Figure 14 shows the difference in the critical temperature at infinite system size, Tc∞(H) ,for a given pore width (H) relative to that in bulk, Tcbulk, as a function of the pore width. The shift in critical temperature, Tc∞(H)−Tcbulk , varies linearly with 1/H at large pore widths. This linear relationship breaks down around H=2, corresponding to two fluid layers between the walls, and no significant change in Tc∞(H)−Tcbulk is observed for smaller pores. Similar behavior is observed for both two- and three- dimensional criticality as well as for ST2 water.
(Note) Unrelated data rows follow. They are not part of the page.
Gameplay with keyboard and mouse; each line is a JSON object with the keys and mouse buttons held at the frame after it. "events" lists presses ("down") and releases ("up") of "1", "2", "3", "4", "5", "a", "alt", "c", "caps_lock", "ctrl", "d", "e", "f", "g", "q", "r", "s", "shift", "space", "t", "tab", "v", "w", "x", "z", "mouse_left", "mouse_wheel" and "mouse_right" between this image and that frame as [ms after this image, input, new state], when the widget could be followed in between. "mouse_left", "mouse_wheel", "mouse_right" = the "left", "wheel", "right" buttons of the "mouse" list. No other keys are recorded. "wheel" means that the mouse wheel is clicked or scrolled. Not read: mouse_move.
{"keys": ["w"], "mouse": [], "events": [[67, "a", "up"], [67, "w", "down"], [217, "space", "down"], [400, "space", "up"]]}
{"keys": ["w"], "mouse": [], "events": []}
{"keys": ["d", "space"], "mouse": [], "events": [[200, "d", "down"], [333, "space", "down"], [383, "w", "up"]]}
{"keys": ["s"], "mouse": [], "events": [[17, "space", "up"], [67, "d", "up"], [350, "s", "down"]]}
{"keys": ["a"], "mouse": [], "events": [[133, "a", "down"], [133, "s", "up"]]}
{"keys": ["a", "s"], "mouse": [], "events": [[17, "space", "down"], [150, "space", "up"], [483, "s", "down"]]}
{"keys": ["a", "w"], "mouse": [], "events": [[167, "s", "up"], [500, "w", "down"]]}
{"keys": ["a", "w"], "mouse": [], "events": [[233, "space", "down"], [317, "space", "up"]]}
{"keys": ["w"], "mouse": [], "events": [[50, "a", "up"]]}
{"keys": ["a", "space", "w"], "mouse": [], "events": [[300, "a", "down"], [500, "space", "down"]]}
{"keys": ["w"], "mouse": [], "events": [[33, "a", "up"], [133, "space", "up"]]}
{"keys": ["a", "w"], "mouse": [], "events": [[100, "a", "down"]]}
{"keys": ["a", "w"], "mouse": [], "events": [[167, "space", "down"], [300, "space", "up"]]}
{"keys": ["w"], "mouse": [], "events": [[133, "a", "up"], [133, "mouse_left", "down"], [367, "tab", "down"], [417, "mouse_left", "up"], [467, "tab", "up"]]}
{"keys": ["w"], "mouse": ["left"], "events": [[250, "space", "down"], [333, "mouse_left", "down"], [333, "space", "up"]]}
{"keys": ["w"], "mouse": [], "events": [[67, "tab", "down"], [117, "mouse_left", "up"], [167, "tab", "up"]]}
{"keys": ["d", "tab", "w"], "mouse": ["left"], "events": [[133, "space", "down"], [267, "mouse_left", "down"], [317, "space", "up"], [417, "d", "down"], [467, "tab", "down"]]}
This study is a significant step in the direction of providing fundamental understanding of phase transitions in nanoscale confinement for the simple LJ fluid, as well as in more complex fluids, like water. The similarity in the critical behavior of Lennard-Jones fluid and water, as well as their consistency with previous studies on the square-well fluid, suggest a broad generality of these findings. A similar approach applied to the study of phase transitions relevant to carbon capture and storage (e.g., CO2 hydrate formation in nanoscopic geometries such as pores, fine-grained silts and clays, CO2-water phase behavior in confinement; see Future Work) will yield knowledge on how the region of phase stability (e.g. temperature, pressure) will shift as a result of nanoscale confinement.